Jesus walks out, calls to Peter, Peter takes a step or two and oops, sinks. We
tend to focus on Peter. Why did he sink? How did he walk on water even for a
step or two? Peter becomes the focus.
My son Joseph used to tell me long stories of his exploits
and sometimes a detail would slip out that he didn’t want me to hear. He’d then
say, “Ma, you’re focusing on the wrong part of the story.” Certainly in looking
at Peter we aren’t focusing on the wrong part but we do get stuck. Peter isn’t
the only story and that is what I love about it.
I’ve given much thought to the other apostles part in this
but today I was really taken by Jesus.
Jesus is, read it slowly, walking on the water. Walking. On. The.
Water. And look closely there’s no fanfare.
There’s no drum roll or trumpet blast. He isn’t shouting, “Hey guys, check me
out.” It’s not a big deal to him. He looks up sees that the boat is “a
considerable distance from land” (Matthew 14:24) and further that it is
“buffeted by the waves because the wind was against it” (Matthew 14:24) and
still he just steps out.
Can you picture it? Jesus finishes his solitary prayer time
and decides to rejoin the group. Hm, they’re out a little farther than he might
have thought they’d be. There’s no panic. There’s not even an “oh darn” moment.

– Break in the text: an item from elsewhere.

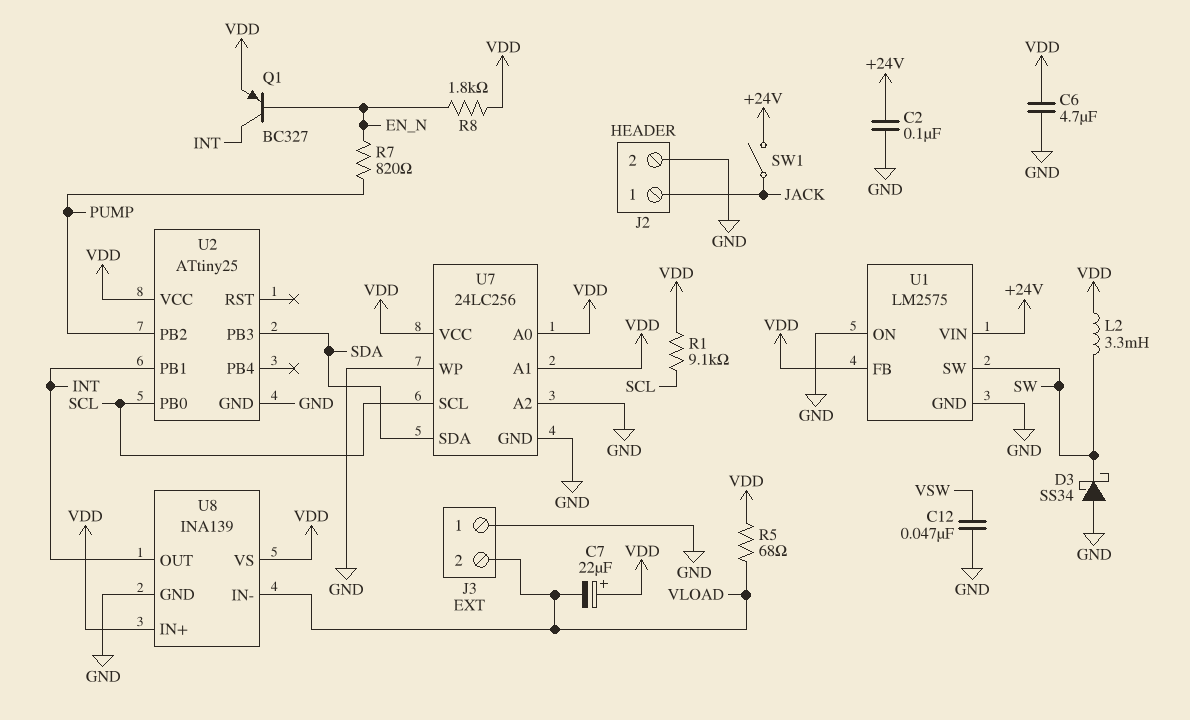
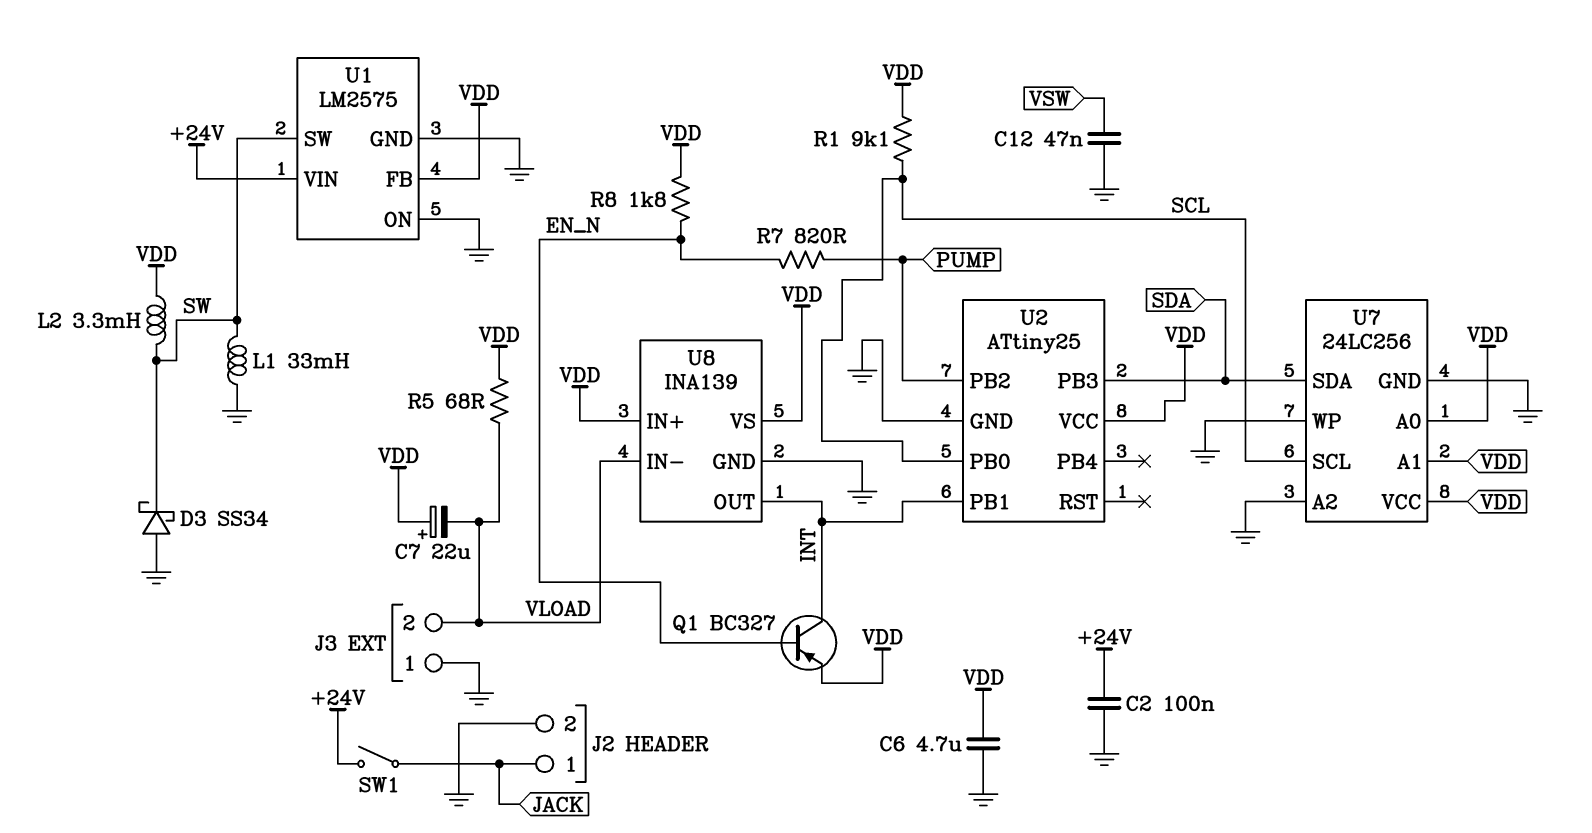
L1: none -> 33mH (GND, SW)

No, he just walks out to them. Then because Peter attempts it too and fails,
thus giving us so very many great sermons and lessons, the idea of Jesus
walking on the water becomes somewhat secondary.
Well yeah, he’s Jesus.
Fair enough, he is Jesus, fully God but also fully human. Can you walk on water? I can’t. I can’t even swim! It is an
amazing truth that Jesus Christ walked across a lake and I know that most of us
are aware of that. I just wonder how aware.
Does it just become one detail of the whole really great
story? Back to my precious Jeffrey story. All four of my children were at the
table that night with their grandparents and me. All four of my children were
healthy at the time. Jeffrey had and still has glasses but otherwise there were
no illnesses or injuries. We were sitting in our comfortable home at a table
filled with food. We don’t focus on
those details when we tell the story because the focus is on Jeffrey, precious,
quirky, adorable Jeffrey. Yet there were so many gifts in the moment and later
still as the layers of the story emerged.
The Bible is filled with great stories. The Holy Spirit
stands ready and waiting to shift our focus to a detail that has been right in
front of us but that we may never have taken time to really see. Jesus walked on the water. How amazing is that?